Consequentemente, em terceiro lugar, a obra se volta contra a aceleração pop-fragmentada da estética contemporânea, pensada para crianças de baixa concentração. A montagem trabalha com cenas dilatadas, contemplativas, enquanto a fotografia aposta em luz natural. Trata-se de um filme solar (não há noites aqui), onde cada personagem aparenta usar suas roupas habituais, frequentando os espaços aos quais está acostumado. Neste caso, é o cinema quem se adequa à realidade, ao invés de fazer com que o real se molde às vontades do cinema. Em diversos instantes (a escola, a brincadeira dos irmãos no quarto), a linguagem se aproxima da aparência documental.
O diretor segue coerente com sua visão de mundo e de cinema, em mais um trabalho solidamente pensado como leve antídoto à infância acelerada do século XXI.

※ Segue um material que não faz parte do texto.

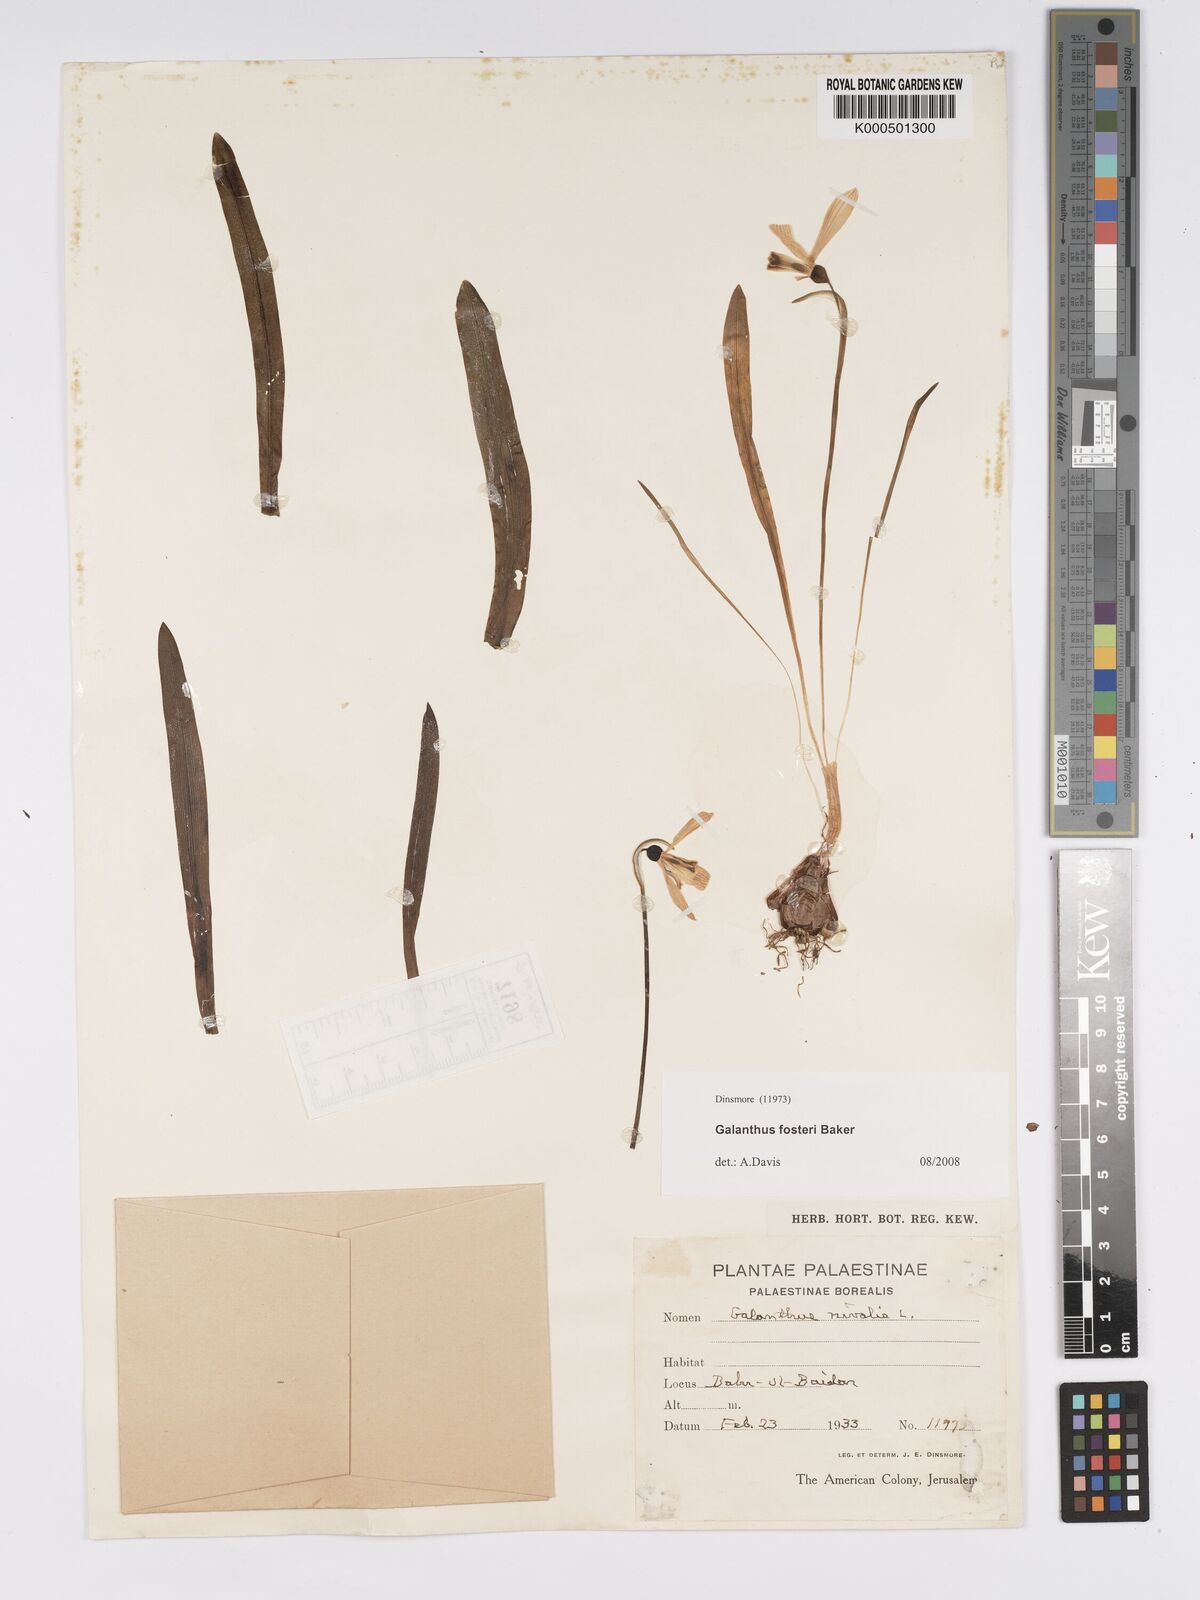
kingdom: Plantae
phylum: Tracheophyta
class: Liliopsida
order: Asparagales
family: Amaryllidaceae
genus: Galanthus
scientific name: Galanthus fosteri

Por isso, o resultado soa tão urgente quanto atemporal. O roteiro aborda a tragédia do rompimento das barragens em Minas Gerais, enquanto contesta os empreendimentos predatórios em terras demarcadas, e busca uma aproximação humana e empática entre povos lusófonos — a garrafa jogada no Rio Jequitinhonha viaja, em chave fantástica, até Portugal e Moçambique. O texto se coloca ao lado dos povos originários e da resistência quilombola. Ao mesmo tempo, tanto a luta quanto o posicionamento humanista poderiam corresponder a qualquer período e governo.
É fácil se identificar com Jequi (diminutivo de Jequitinhonha), o garotinho que narra a história, jamais idealizado ou romantizado pela trama. Ao mesmo tempo em que se posiciona pela manutenção de sua cultura (possuindo, portanto, um senso de finalidade), ele se desloca pelos rios a esmo, aproveitando a infância. Não existe um conflito propriamente dito em A Mensagem de Jequi: o menino solta a garrafa e o barco pelas águas, partindo então para acompanhá-los, onde quer que se desloquem. Trata-se de um recurso simples e eficaz para expandir a curiosidade do personagem rumo à descoberta de outros modos de vida.
Entretanto, nada realmente ameaça o menino, que tampouco possui objetivos inalcançáveis. O recorte do roteiro se aproxima da vida cotidiana de Jequi, como se a câmera tivesse escolhido um dia qualquer de sua vivência. Raros filmes voltados às crianças se privam da oportunidade de escolher um grande problema a resolver, ou um momento de profundo aprendizado e transformação. Ora, neste caso, o menino tem mais a ensinar aos pais e ao espectador do que aprender com quem quer que seja. Evita-se o olhar paternalista e didático, acostumado a situar a criança na posição de quem precisa escutar. Para Amin, são os adultos que têm a aprender com seus pequenos.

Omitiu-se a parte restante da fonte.